Sur leur accueil et l’exploitation dont ils ont été victimes :
La femme nous a emmenées à sa fille et au mari de sa fille. Notre travail, c’était de vendre du pain. Il y avait deux autres filles qui vivaient dans la maison et qui faisaient des travaux domestiques. On vendait du pain sur le marché, on marchait de 6 ou 7 heures du matin jusqu’à la nuit. A la fin de chaque journée, on donnait tout notre argent à notre patronne. On recevait 75 francs CFA (environ U.S. 10 cents) par jour pour notre déjeuner. La nuit, on faisait le pain pour le lendemain. Quand on arrivait à la maison, notre patronne nous donnait la farine pour le pain du lendemain. Elle nous montrait comment faire le pain et on le faisait avec elle et avec les deux autres filles. La patronne n’était pas gentille avec nous. Si on ne vendait pas tout le pain en une journée, elle nous battait avec un bâton… Le four brûlait nos pieds. Une fois j’ai cru que le feu était éteint alors j’ai marché dessus et je me suis brûlée.
—Afi A. et Ama D., âgées de onze et douze ans, victimes de la traite à destination de Anié, au Togo lorsqu’elles avaient dix et onze ans.

Si quelqu’un ne travaillait pas bien, ils criaient. Si on disait qu’on était malade, ils ne le croyaient pas et on devait continuer de travailler. C’est juste quand quelqu’un avait une coupure à la jambe à cause d’un coup de machette ou de quelque chose d’autre et qu’ils pouvaient voir du sang couler qu’ils nous laissaient nous arrêter de travailler. On est resté là-bas pendant onze mois. A la fin, on a eu des vélos. On a dû trouver notre route pour rentrer chez nous et le type qui nous a montré, on a dû le payer. Il a fallu neuf jours pour rentrer chez nous et on ne mangeait que quand on rencontrait des gens qui voulaient bien nous aider comme au Bénin.
—Yawo S., dix-sept ans, victime de la traite à destination du Nigeria lorsqu’il avait neuf ans.

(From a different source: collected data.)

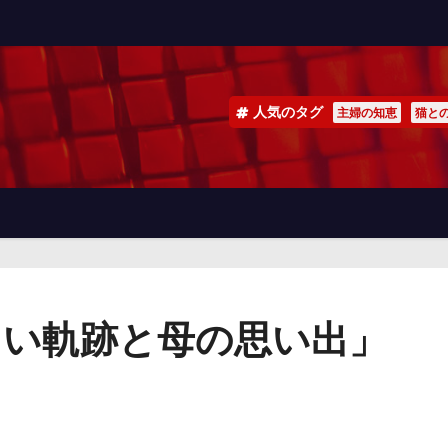
人気のタグ
主婦の知恵
猫と
しい軌跡と母の思い出」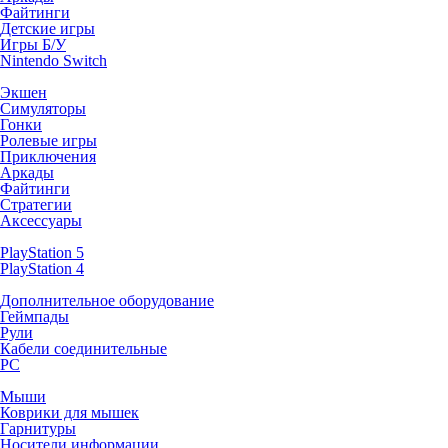
Файтинги
Детские игры
Игры Б/У
Nintendo Switch
Экшен
Симуляторы
Гонки
Ролевые игры
Приключения
Аркады
Файтинги
Стратегии
Аксессуары
PlayStation 5
PlayStation 4
Дополнительное оборудование
Геймпады
Рули
Кабели соединительные
PC
Мыши
Коврики для мышек
Гарнитуры
Носители информации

Sur leur retour dans leur pays d’origine :
J’ai décidé de parler aux clients qui venaient [au marché] pour voir s’ils pouvaient m’aider. Pour finir un garçon m’a dit qu’il allait me ramener au Togo si je me mariais avec lui. J’étais désespérée alors j’ai dit oui juste pour partir. Maintenant mes frères travaillent dur aux champs pour rembourser ce garçon et que je n’aie pas à me marier avec lui. Je suis revenue habiter avec eux et je suis de nouveau en apprentissage pour devenir coiffeuse. Le patron me laisser gagner de l’argent des fois en pilant et vendant du fufu [une pâte faite d’igname ou de manioc].
—Sogbossi K., seize ans, victime de la traite à destination du Nigeria lorsqu’elle avait quinze ans.

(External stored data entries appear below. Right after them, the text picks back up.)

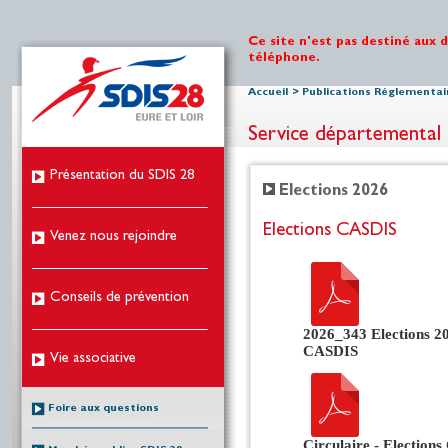
Ce site n'est pas destiné aux 
téléphone.
Accueil
>
Publications Réglementai
Service départemental 
Présentation du SDIS 28
Elections 2026
Elections CASDIS
Venez nous rejoindre
Conseils de prévention
2026_343 Elections 2
CASDIS
Vie associative
Foire aux questions
Circulaire - Election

Après neuf mois, ils nous ont donné un vélo et une radio. Quelqu’un nous a montré la route pour rentrer à la maison et on a dû le payer aussi. Il nous a laissés au Bénin. On est rentré sur nos vélos, il nous a fallu neuf jours. On a du payer 500 francs CFA [environ U.S. 75 cents] pour traverser chacune des deux rivières. Après cinq jours, tout le gari qu’on avait au début avait été mangé.
—Koudjo N., dix-neuf ans, victime de la traite à destination du Nigeria lorsqu’il avait quinze ans.